The fact that the appealing defendant did not personally participate in the overt act is not material if it be established by competent evidence that he entered into an unlawful confederation for the criminal purpose alleged. The existence of the unlawful agreement need not be proven by direct testimony. It may be inferred from other facts, and the conditions and circumstances surrounding. 11 Am. Jur., 548, 570. "The results accomplished, the divergence of those results from the course which would ordinarily be expected, the situation of the parties and their antecedent relations to each other, together with the surrounding circumstances, and the inferences legitimately deducible therefrom, furnish, in the absence of direct proof, and often in the teeth of positive testimony to the contrary, ample ground for concluding that a conspiracy exists." S. v. Whiteside, supra; S. v. Anderson, 208 N.C. 771 (787); S. v. Shipman, 202 N.C. 518, 163 S.E. 657; S. v. Ritter, 199 N.C. 116, 154 S.E. 62.
While in the instant case some of the testimony of the State's witnesses, elicited on cross-examination, tended to exculpate the appealing defendant, upon consideration of the whole case we think the evidence sufficient to require its submission to the jury.

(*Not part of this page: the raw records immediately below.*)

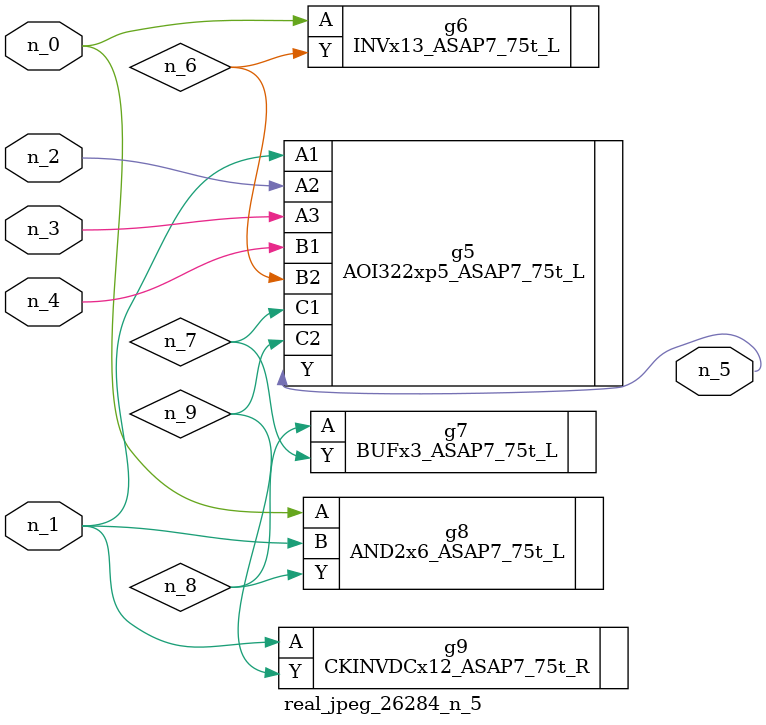
<source format=v>
module real_jpeg_26284_n_5 (n_4, n_0, n_1, n_2, n_3, n_5);

input n_4;
input n_0;
input n_1;
input n_2;
input n_3;

output n_5;

wire n_8;
wire n_6;
wire n_7;
wire n_9;

INVx13_ASAP7_75t_L g6 ( 
.A(n_0),
.Y(n_6)
);

AND2x6_ASAP7_75t_L g8 ( 
.A(n_0),
.B(n_1),
.Y(n_8)
);

AOI322xp5_ASAP7_75t_L g5 ( 
.A1(n_1),
.A2(n_2),
.A3(n_3),
.B1(n_4),
.B2(n_6),
.C1(n_7),
.C2(n_9),
.Y(n_5)
);

CKINVDCx12_ASAP7_75t_R g9 ( 
.A(n_1),
.Y(n_9)
);

BUFx3_ASAP7_75t_L g7 ( 
.A(n_8),
.Y(n_7)
);


endmodule
</source>
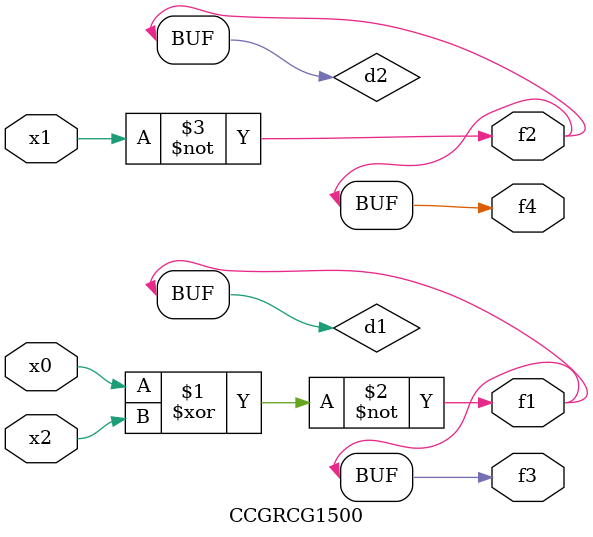
<source format=v>
module CCGRCG1500(
	input x0, x1, x2,
	output f1, f2, f3, f4
);

	wire d1, d2, d3;

	xnor (d1, x0, x2);
	nand (d2, x1);
	nor (d3, x1, x2);
	assign f1 = d1;
	assign f2 = d2;
	assign f3 = d1;
	assign f4 = d2;
endmodule

</source>
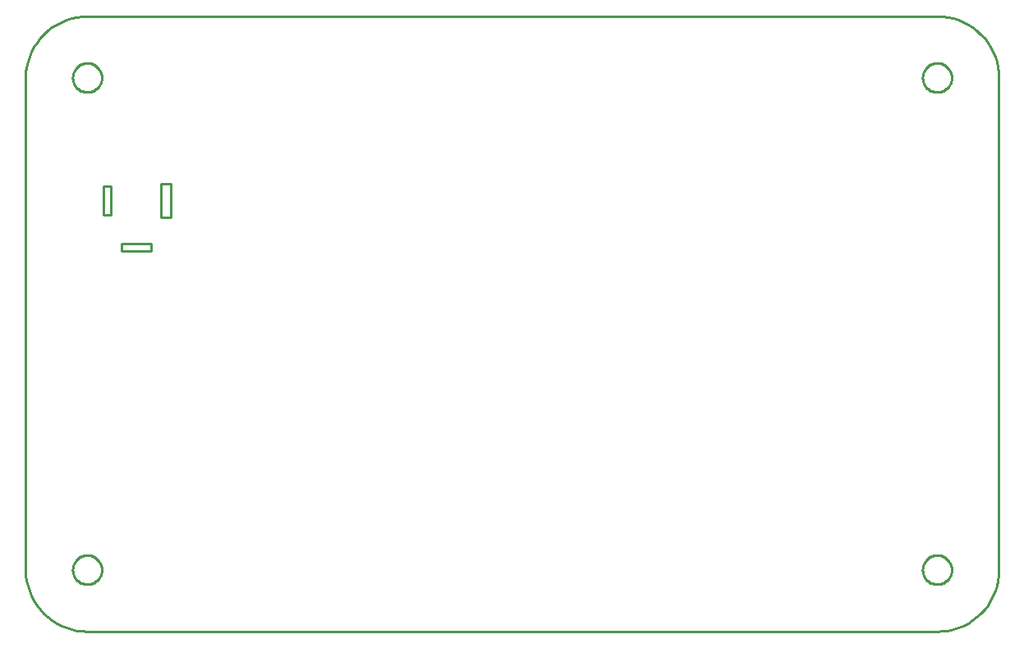
<source format=gbr>
G04 EAGLE Gerber RS-274X export*
G75*
%MOMM*%
%FSLAX34Y34*%
%LPD*%
%IN*%
%IPPOS*%
%AMOC8*
5,1,8,0,0,1.08239X$1,22.5*%
G01*
%ADD10C,0.254000*%


D10*
X0Y228600D02*
X242Y223066D01*
X965Y217573D01*
X2164Y212165D01*
X3830Y206882D01*
X5949Y201764D01*
X8507Y196850D01*
X11484Y192178D01*
X14856Y187783D01*
X18599Y183699D01*
X22683Y179956D01*
X27078Y176584D01*
X31750Y173607D01*
X36664Y171049D01*
X41782Y168930D01*
X47065Y167264D01*
X52473Y166065D01*
X57966Y165342D01*
X63500Y165100D01*
X939800Y165100D01*
X945334Y165342D01*
X950827Y166065D01*
X956235Y167264D01*
X961518Y168930D01*
X966636Y171049D01*
X971550Y173607D01*
X976222Y176584D01*
X980617Y179956D01*
X984701Y183699D01*
X988444Y187783D01*
X991816Y192178D01*
X994793Y196850D01*
X997351Y201764D01*
X999470Y206882D01*
X1001136Y212165D01*
X1002335Y217573D01*
X1003058Y223066D01*
X1003300Y228600D01*
X1003300Y736600D01*
X1003058Y742134D01*
X1002335Y747627D01*
X1001136Y753035D01*
X999470Y758318D01*
X997351Y763436D01*
X994793Y768350D01*
X991816Y773022D01*
X988444Y777417D01*
X984701Y781501D01*
X980617Y785244D01*
X976222Y788616D01*
X971550Y791593D01*
X966636Y794151D01*
X961518Y796270D01*
X956235Y797936D01*
X950827Y799135D01*
X945334Y799858D01*
X939800Y800100D01*
X63500Y800100D01*
X57966Y799858D01*
X52473Y799135D01*
X47065Y797936D01*
X41782Y796270D01*
X36664Y794151D01*
X31750Y791593D01*
X27078Y788616D01*
X22683Y785244D01*
X18599Y781501D01*
X14856Y777417D01*
X11484Y773022D01*
X8507Y768350D01*
X5949Y763436D01*
X3830Y758318D01*
X2164Y753035D01*
X965Y747627D01*
X242Y742134D01*
X0Y736600D01*
X0Y228600D01*
X99300Y557600D02*
X129300Y557600D01*
X129300Y565600D01*
X99300Y565600D01*
X99300Y557600D01*
X139300Y592100D02*
X149300Y592100D01*
X149300Y627100D01*
X139300Y627100D01*
X139300Y592100D01*
X80300Y594600D02*
X88300Y594600D01*
X88300Y624600D01*
X80300Y624600D01*
X80300Y594600D01*
X48500Y737136D02*
X48576Y738204D01*
X48729Y739265D01*
X48957Y740312D01*
X49259Y741340D01*
X49633Y742344D01*
X50078Y743319D01*
X50592Y744259D01*
X51171Y745160D01*
X51813Y746018D01*
X52515Y746828D01*
X53272Y747585D01*
X54082Y748287D01*
X54940Y748929D01*
X55841Y749508D01*
X56781Y750022D01*
X57756Y750467D01*
X58760Y750841D01*
X59788Y751143D01*
X60835Y751371D01*
X61896Y751524D01*
X62964Y751600D01*
X64036Y751600D01*
X65104Y751524D01*
X66165Y751371D01*
X67212Y751143D01*
X68240Y750841D01*
X69244Y750467D01*
X70219Y750022D01*
X71159Y749508D01*
X72060Y748929D01*
X72918Y748287D01*
X73728Y747585D01*
X74485Y746828D01*
X75187Y746018D01*
X75829Y745160D01*
X76408Y744259D01*
X76922Y743319D01*
X77367Y742344D01*
X77741Y741340D01*
X78043Y740312D01*
X78271Y739265D01*
X78424Y738204D01*
X78500Y737136D01*
X78500Y736064D01*
X78424Y734996D01*
X78271Y733935D01*
X78043Y732888D01*
X77741Y731860D01*
X77367Y730856D01*
X76922Y729881D01*
X76408Y728941D01*
X75829Y728040D01*
X75187Y727182D01*
X74485Y726372D01*
X73728Y725615D01*
X72918Y724913D01*
X72060Y724271D01*
X71159Y723692D01*
X70219Y723178D01*
X69244Y722733D01*
X68240Y722359D01*
X67212Y722057D01*
X66165Y721829D01*
X65104Y721676D01*
X64036Y721600D01*
X62964Y721600D01*
X61896Y721676D01*
X60835Y721829D01*
X59788Y722057D01*
X58760Y722359D01*
X57756Y722733D01*
X56781Y723178D01*
X55841Y723692D01*
X54940Y724271D01*
X54082Y724913D01*
X53272Y725615D01*
X52515Y726372D01*
X51813Y727182D01*
X51171Y728040D01*
X50592Y728941D01*
X50078Y729881D01*
X49633Y730856D01*
X49259Y731860D01*
X48957Y732888D01*
X48729Y733935D01*
X48576Y734996D01*
X48500Y736064D01*
X48500Y737136D01*
X48500Y229136D02*
X48576Y230204D01*
X48729Y231265D01*
X48957Y232312D01*
X49259Y233340D01*
X49633Y234344D01*
X50078Y235319D01*
X50592Y236259D01*
X51171Y237160D01*
X51813Y238018D01*
X52515Y238828D01*
X53272Y239585D01*
X54082Y240287D01*
X54940Y240929D01*
X55841Y241508D01*
X56781Y242022D01*
X57756Y242467D01*
X58760Y242841D01*
X59788Y243143D01*
X60835Y243371D01*
X61896Y243524D01*
X62964Y243600D01*
X64036Y243600D01*
X65104Y243524D01*
X66165Y243371D01*
X67212Y243143D01*
X68240Y242841D01*
X69244Y242467D01*
X70219Y242022D01*
X71159Y241508D01*
X72060Y240929D01*
X72918Y240287D01*
X73728Y239585D01*
X74485Y238828D01*
X75187Y238018D01*
X75829Y237160D01*
X76408Y236259D01*
X76922Y235319D01*
X77367Y234344D01*
X77741Y233340D01*
X78043Y232312D01*
X78271Y231265D01*
X78424Y230204D01*
X78500Y229136D01*
X78500Y228064D01*
X78424Y226996D01*
X78271Y225935D01*
X78043Y224888D01*
X77741Y223860D01*
X77367Y222856D01*
X76922Y221881D01*
X76408Y220941D01*
X75829Y220040D01*
X75187Y219182D01*
X74485Y218372D01*
X73728Y217615D01*
X72918Y216913D01*
X72060Y216271D01*
X71159Y215692D01*
X70219Y215178D01*
X69244Y214733D01*
X68240Y214359D01*
X67212Y214057D01*
X66165Y213829D01*
X65104Y213676D01*
X64036Y213600D01*
X62964Y213600D01*
X61896Y213676D01*
X60835Y213829D01*
X59788Y214057D01*
X58760Y214359D01*
X57756Y214733D01*
X56781Y215178D01*
X55841Y215692D01*
X54940Y216271D01*
X54082Y216913D01*
X53272Y217615D01*
X52515Y218372D01*
X51813Y219182D01*
X51171Y220040D01*
X50592Y220941D01*
X50078Y221881D01*
X49633Y222856D01*
X49259Y223860D01*
X48957Y224888D01*
X48729Y225935D01*
X48576Y226996D01*
X48500Y228064D01*
X48500Y229136D01*
X924800Y229136D02*
X924876Y230204D01*
X925029Y231265D01*
X925257Y232312D01*
X925559Y233340D01*
X925933Y234344D01*
X926378Y235319D01*
X926892Y236259D01*
X927471Y237160D01*
X928113Y238018D01*
X928815Y238828D01*
X929572Y239585D01*
X930382Y240287D01*
X931240Y240929D01*
X932141Y241508D01*
X933081Y242022D01*
X934056Y242467D01*
X935060Y242841D01*
X936088Y243143D01*
X937135Y243371D01*
X938196Y243524D01*
X939264Y243600D01*
X940336Y243600D01*
X941404Y243524D01*
X942465Y243371D01*
X943512Y243143D01*
X944540Y242841D01*
X945544Y242467D01*
X946519Y242022D01*
X947459Y241508D01*
X948360Y240929D01*
X949218Y240287D01*
X950028Y239585D01*
X950785Y238828D01*
X951487Y238018D01*
X952129Y237160D01*
X952708Y236259D01*
X953222Y235319D01*
X953667Y234344D01*
X954041Y233340D01*
X954343Y232312D01*
X954571Y231265D01*
X954724Y230204D01*
X954800Y229136D01*
X954800Y228064D01*
X954724Y226996D01*
X954571Y225935D01*
X954343Y224888D01*
X954041Y223860D01*
X953667Y222856D01*
X953222Y221881D01*
X952708Y220941D01*
X952129Y220040D01*
X951487Y219182D01*
X950785Y218372D01*
X950028Y217615D01*
X949218Y216913D01*
X948360Y216271D01*
X947459Y215692D01*
X946519Y215178D01*
X945544Y214733D01*
X944540Y214359D01*
X943512Y214057D01*
X942465Y213829D01*
X941404Y213676D01*
X940336Y213600D01*
X939264Y213600D01*
X938196Y213676D01*
X937135Y213829D01*
X936088Y214057D01*
X935060Y214359D01*
X934056Y214733D01*
X933081Y215178D01*
X932141Y215692D01*
X931240Y216271D01*
X930382Y216913D01*
X929572Y217615D01*
X928815Y218372D01*
X928113Y219182D01*
X927471Y220040D01*
X926892Y220941D01*
X926378Y221881D01*
X925933Y222856D01*
X925559Y223860D01*
X925257Y224888D01*
X925029Y225935D01*
X924876Y226996D01*
X924800Y228064D01*
X924800Y229136D01*
X924800Y737136D02*
X924876Y738204D01*
X925029Y739265D01*
X925257Y740312D01*
X925559Y741340D01*
X925933Y742344D01*
X926378Y743319D01*
X926892Y744259D01*
X927471Y745160D01*
X928113Y746018D01*
X928815Y746828D01*
X929572Y747585D01*
X930382Y748287D01*
X931240Y748929D01*
X932141Y749508D01*
X933081Y750022D01*
X934056Y750467D01*
X935060Y750841D01*
X936088Y751143D01*
X937135Y751371D01*
X938196Y751524D01*
X939264Y751600D01*
X940336Y751600D01*
X941404Y751524D01*
X942465Y751371D01*
X943512Y751143D01*
X944540Y750841D01*
X945544Y750467D01*
X946519Y750022D01*
X947459Y749508D01*
X948360Y748929D01*
X949218Y748287D01*
X950028Y747585D01*
X950785Y746828D01*
X951487Y746018D01*
X952129Y745160D01*
X952708Y744259D01*
X953222Y743319D01*
X953667Y742344D01*
X954041Y741340D01*
X954343Y740312D01*
X954571Y739265D01*
X954724Y738204D01*
X954800Y737136D01*
X954800Y736064D01*
X954724Y734996D01*
X954571Y733935D01*
X954343Y732888D01*
X954041Y731860D01*
X953667Y730856D01*
X953222Y729881D01*
X952708Y728941D01*
X952129Y728040D01*
X951487Y727182D01*
X950785Y726372D01*
X950028Y725615D01*
X949218Y724913D01*
X948360Y724271D01*
X947459Y723692D01*
X946519Y723178D01*
X945544Y722733D01*
X944540Y722359D01*
X943512Y722057D01*
X942465Y721829D01*
X941404Y721676D01*
X940336Y721600D01*
X939264Y721600D01*
X938196Y721676D01*
X937135Y721829D01*
X936088Y722057D01*
X935060Y722359D01*
X934056Y722733D01*
X933081Y723178D01*
X932141Y723692D01*
X931240Y724271D01*
X930382Y724913D01*
X929572Y725615D01*
X928815Y726372D01*
X928113Y727182D01*
X927471Y728040D01*
X926892Y728941D01*
X926378Y729881D01*
X925933Y730856D01*
X925559Y731860D01*
X925257Y732888D01*
X925029Y733935D01*
X924876Y734996D01*
X924800Y736064D01*
X924800Y737136D01*
M02*

</source>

The credibility of the witnesses, and the inferences properly to be drawn from the facts in evidence, were matters within the province of the jury.
The appellant's assignments of error, based upon the ruling of the court below in the admission of testimony, we find without substantial merit. S. v. Ritter, 199 N.C. 116, 154 S.E. 62; S. v. Batts, 210 N.C. 659, 188 S.E. 99. Nor can the exceptions to the judge's charge be sustained.